What to do |
Copy out the lines below, putting "Recorded" in place of each "Logged" and keeping everything else the same.

━━━━━━━━━━━━━━━━━━━━━━━━━━━━━━

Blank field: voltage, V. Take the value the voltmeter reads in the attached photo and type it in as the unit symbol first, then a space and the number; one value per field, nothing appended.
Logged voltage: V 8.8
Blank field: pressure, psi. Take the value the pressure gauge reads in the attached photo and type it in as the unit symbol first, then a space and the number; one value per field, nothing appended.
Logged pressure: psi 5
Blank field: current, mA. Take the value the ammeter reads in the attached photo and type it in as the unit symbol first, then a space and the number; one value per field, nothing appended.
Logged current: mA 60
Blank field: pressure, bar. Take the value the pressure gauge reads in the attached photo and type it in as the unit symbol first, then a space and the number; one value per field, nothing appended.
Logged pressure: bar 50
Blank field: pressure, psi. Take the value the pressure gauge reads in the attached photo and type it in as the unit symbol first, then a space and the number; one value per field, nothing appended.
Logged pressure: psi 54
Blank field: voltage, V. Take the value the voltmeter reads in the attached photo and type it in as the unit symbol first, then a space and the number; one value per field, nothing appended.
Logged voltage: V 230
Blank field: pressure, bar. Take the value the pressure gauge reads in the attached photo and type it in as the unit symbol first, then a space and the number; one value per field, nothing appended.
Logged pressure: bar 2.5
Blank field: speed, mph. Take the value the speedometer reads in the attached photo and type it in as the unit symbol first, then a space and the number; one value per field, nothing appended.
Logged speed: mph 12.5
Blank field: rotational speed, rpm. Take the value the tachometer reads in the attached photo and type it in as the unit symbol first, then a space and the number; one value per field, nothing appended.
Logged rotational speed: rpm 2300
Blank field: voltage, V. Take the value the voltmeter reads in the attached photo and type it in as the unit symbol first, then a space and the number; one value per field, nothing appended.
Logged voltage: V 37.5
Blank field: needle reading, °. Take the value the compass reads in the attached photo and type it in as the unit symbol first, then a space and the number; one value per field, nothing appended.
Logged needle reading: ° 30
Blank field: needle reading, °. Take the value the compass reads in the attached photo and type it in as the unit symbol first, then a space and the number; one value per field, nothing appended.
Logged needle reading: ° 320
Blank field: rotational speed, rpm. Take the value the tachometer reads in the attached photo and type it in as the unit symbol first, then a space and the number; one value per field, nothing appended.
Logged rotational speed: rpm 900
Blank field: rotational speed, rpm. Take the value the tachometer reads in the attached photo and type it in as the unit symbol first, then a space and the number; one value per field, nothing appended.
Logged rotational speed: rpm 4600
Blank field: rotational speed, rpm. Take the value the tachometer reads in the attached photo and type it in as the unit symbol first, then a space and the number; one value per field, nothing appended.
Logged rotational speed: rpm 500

━━━━━━━━━━━━━━━━━━━━━━━━━━━━━━

Your solution |
Blank field: voltage, V. Take the value the voltmeter reads in the attached photo and type it in as the unit symbol first, then a space and the number; one value per field, nothing appended.
Recorded voltage: V 8.8
Blank field: pressure, psi. Take the value the pressure gauge reads in the attached photo and type it in as the unit symbol first, then a space and the number; one value per field, nothing appended.
Recorded pressure: psi 5
Blank field: current, mA. Take the value the ammeter reads in the attached photo and type it in as the unit symbol first, then a space and the number; one value per field, nothing appended.
Recorded current: mA 60
Blank field: pressure, bar. Take the value the pressure gauge reads in the attached photo and type it in as the unit symbol first, then a space and the number; one value per field, nothing appended.
Recorded pressure: bar 50
Blank field: pressure, psi. Take the value the pressure gauge reads in the attached photo and type it in as the unit symbol first, then a space and the number; one value per field, nothing appended.
Recorded pressure: psi 54
Blank field: voltage, V. Take the value the voltmeter reads in the attached photo and type it in as the unit symbol first, then a space and the number; one value per field, nothing appended.
Recorded voltage: V 230
Blank field: pressure, bar. Take the value the pressure gauge reads in the attached photo and type it in as the unit symbol first, then a space and the number; one value per field, nothing appended.
Recorded pressure: bar 2.5
Blank field: speed, mph. Take the value the speedometer reads in the attached photo and type it in as the unit symbol first, then a space and the number; one value per field, nothing appended.
Recorded speed: mph 12.5
Blank field: rotational speed, rpm. Take the value the tachometer reads in the attached photo and type it in as the unit symbol first, then a space and the number; one value per field, nothing appended.
Recorded rotational speed: rpm 2300
Blank field: voltage, V. Take the value the voltmeter reads in the attached photo and type it in as the unit symbol first, then a space and the number; one value per field, nothing appended.
Recorded voltage: V 37.5
Blank field: needle reading, °. Take the value the compass reads in the attached photo and type it in as the unit symbol first, then a space and the number; one value per field, nothing appended.
Recorded needle reading: ° 30
Blank field: needle reading, °. Take the value the compass reads in the attached photo and type it in as the unit symbol first, then a space and the number; one value per field, nothing appended.
Recorded needle reading: ° 320
Blank field: rotational speed, rpm. Take the value the tachometer reads in the attached photo and type it in as the unit symbol first, then a space and the number; one value per field, nothing appended.
Recorded rotational speed: rpm 900
Blank field: rotational speed, rpm. Take the value the tachometer reads in the attached photo and type it in as the unit symbol first, then a space and the number; one value per field, nothing appended.
Recorded rotational speed: rpm 4600
Blank field: rotational speed, rpm. Take the value the tachometer reads in the attached photo and type it in as the unit symbol first, then a space and the number; one value per field, nothing appended.
Recorded rotational speed: rpm 500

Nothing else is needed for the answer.